Mediaban, ciertamente, los intereses económicos. Marruecos necesita a Europa para vender sus productos agrarios y colocar su mano de obra excedente. Pero no es menos cierto que Europa precisa la colaboración de Rabat para controlar desde la inmigración ilegal y el tráfico de drogas, hasta el avance del integrismo islámico. Frente a estas razones poco importa que Willy Meyer, eurodiputado de IU, denunciase un golpe antidemocrático del Partido Socialista para impedir el debate sobre Haidar y, además, acusase a López Aguilar de impedir que hubiese votación. El Terminator se ha limitado a ser el office boy -el chico de los recados; un papel bastante acorde con su capacidad como político- de un Zapatero obligado a doblar permanentemente la cerviz ante París, sea quien sea el inquilino del Elíseo.
Quedaba otra cuestión más doméstica aunque igual de delicada.
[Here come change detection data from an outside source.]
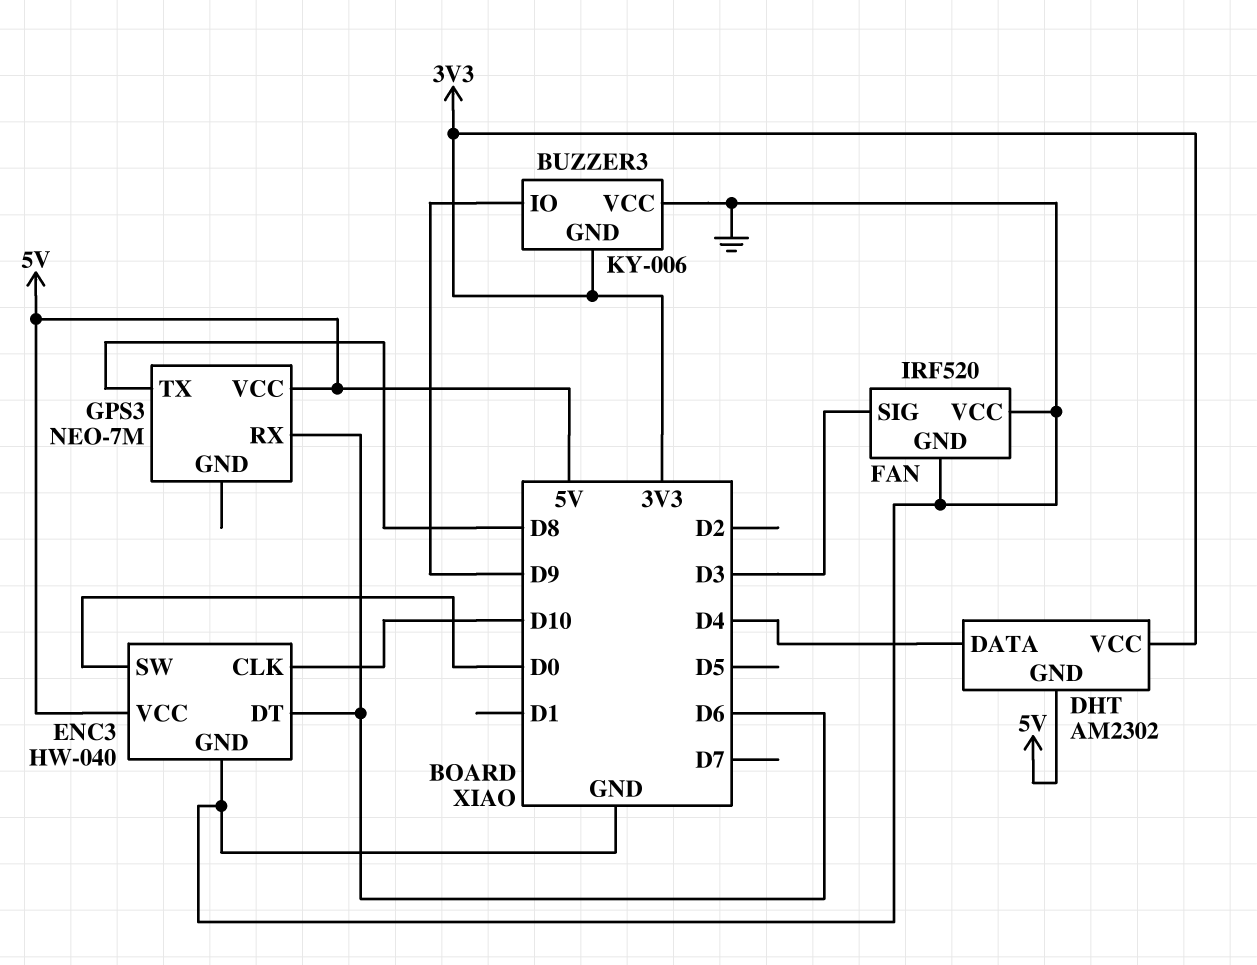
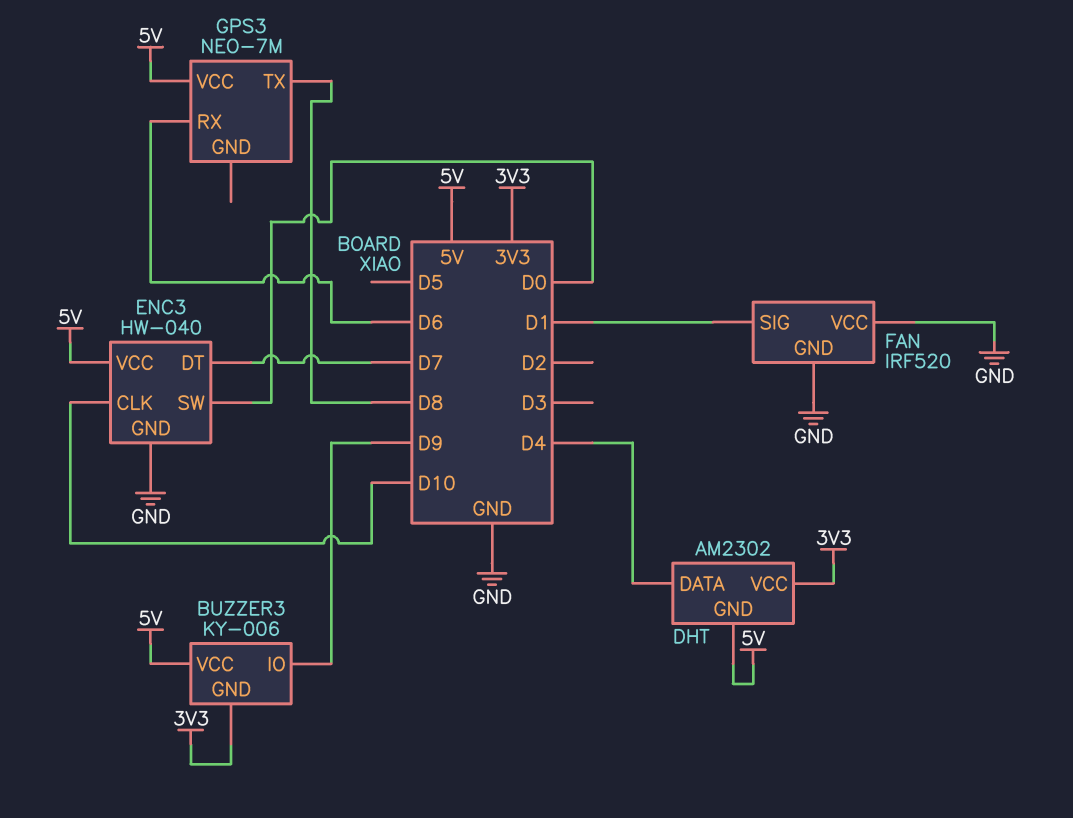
BUZZER3 pin VCC: GND -> 5V
ENC3 pin DT: D6 -> D7
FAN pin SIG: D3 -> D1

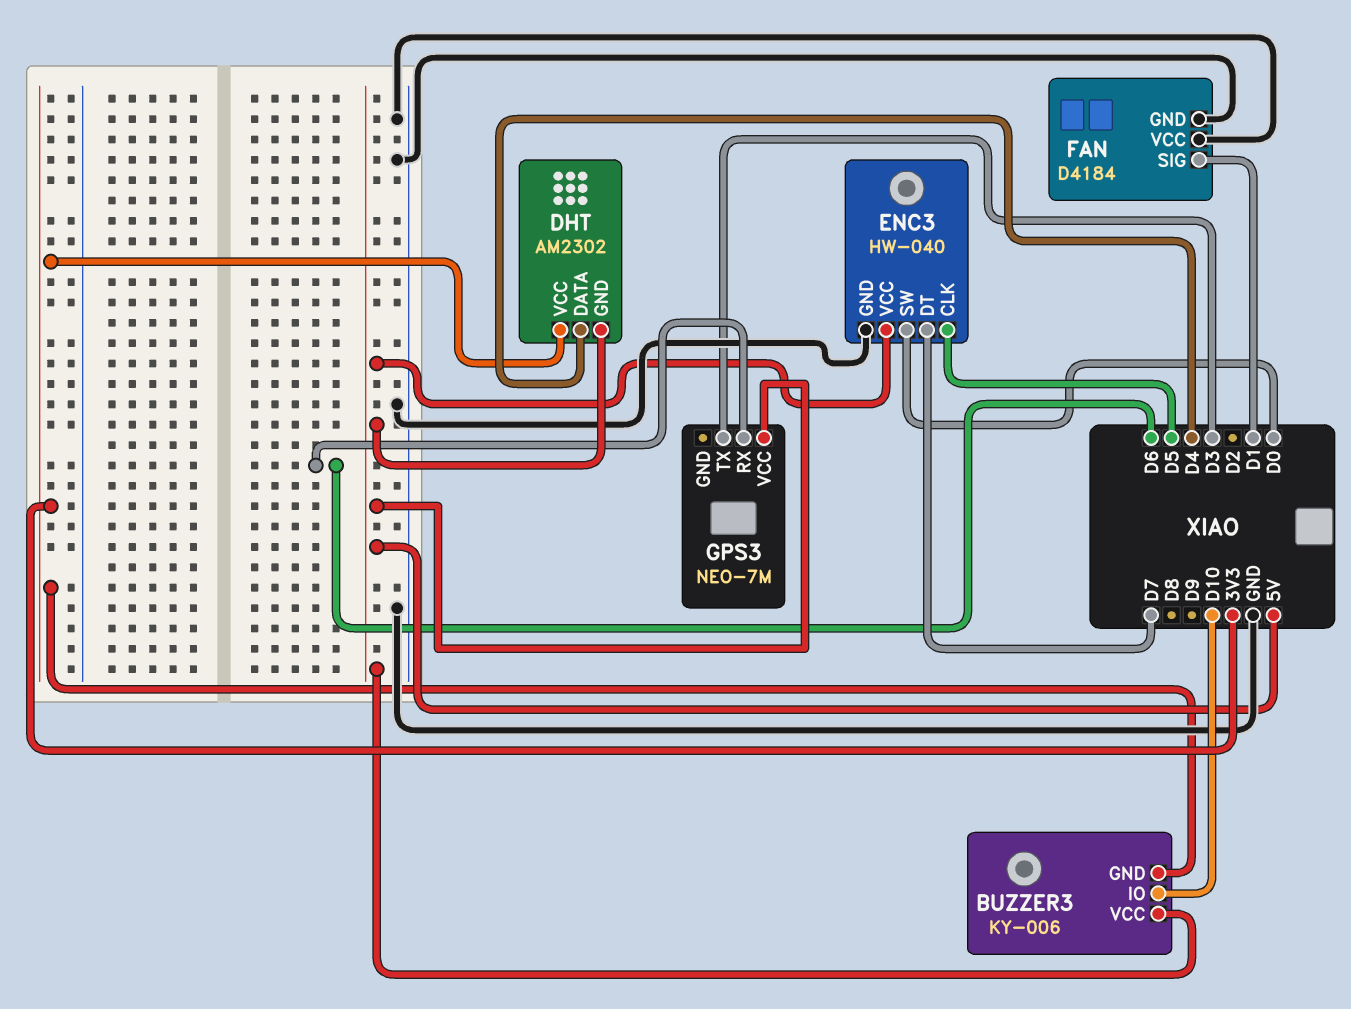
BUZZER3 pin IO: D9 -> D10
ENC3 pin CLK: D10 -> D5
FAN: IRF520 -> D4184
GPS3 pin TX: D8 -> D3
Permanecer tirados en Guacimeta junto a la señora Haidar está bien en días laborales, pero se torna arduo con la Navidad ya encima. Al final, siempre era mejor ir a un hospital, en huelga de hambre o alimentada médicamente de forma más o menos encubierta, que quedarse sola y abandonada en un aeropuerto. Eso acarrearía una insoportable mala imagen. No a ella, sino a la progresía, claro. Razón de más para volver a casa, aunque haya sido finalmente Francia, y no un Zapatero políticamente don nadie, quien lo haya conseguido; incluso arriesgando esos mencionados intereses económicos.